▶ What is expected:
Reproduce every line in the rows below verbatim, keeping each line in its original order and formatting.

+ + +

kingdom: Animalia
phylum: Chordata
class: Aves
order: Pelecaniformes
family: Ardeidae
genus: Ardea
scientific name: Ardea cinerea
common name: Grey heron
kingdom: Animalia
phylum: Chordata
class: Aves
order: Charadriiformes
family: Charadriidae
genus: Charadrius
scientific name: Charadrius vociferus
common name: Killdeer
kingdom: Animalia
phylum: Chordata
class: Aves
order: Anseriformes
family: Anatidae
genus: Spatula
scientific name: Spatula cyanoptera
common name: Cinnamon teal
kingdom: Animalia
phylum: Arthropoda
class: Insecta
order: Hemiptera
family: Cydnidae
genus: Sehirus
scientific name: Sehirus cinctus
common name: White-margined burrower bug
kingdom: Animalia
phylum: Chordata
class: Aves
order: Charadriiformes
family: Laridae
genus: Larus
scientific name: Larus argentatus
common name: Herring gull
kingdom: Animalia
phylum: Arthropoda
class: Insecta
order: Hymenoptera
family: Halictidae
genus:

+ + +

▶ Worked answer:
kingdom: Animalia
phylum: Chordata
class: Aves
order: Pelecaniformes
family: Ardeidae
genus: Ardea
scientific name: Ardea cinerea
common name: Grey heron
kingdom: Animalia
phylum: Chordata
class: Aves
order: Charadriiformes
family: Charadriidae
genus: Charadrius
scientific name: Charadrius vociferus
common name: Killdeer
kingdom: Animalia
phylum: Chordata
class: Aves
order: Anseriformes
family: Anatidae
genus: Spatula
scientific name: Spatula cyanoptera
common name: Cinnamon teal
kingdom: Animalia
phylum: Arthropoda
class: Insecta
order: Hemiptera
family: Cydnidae
genus: Sehirus
scientific name: Sehirus cinctus
common name: White-margined burrower bug
kingdom: Animalia
phylum: Chordata
class: Aves
order: Charadriiformes
family: Laridae
genus: Larus
scientific name: Larus argentatus
common name: Herring gull
kingdom: Animalia
phylum: Arthropoda
class: Insecta
order: Hymenoptera
family: Halictidae
genus:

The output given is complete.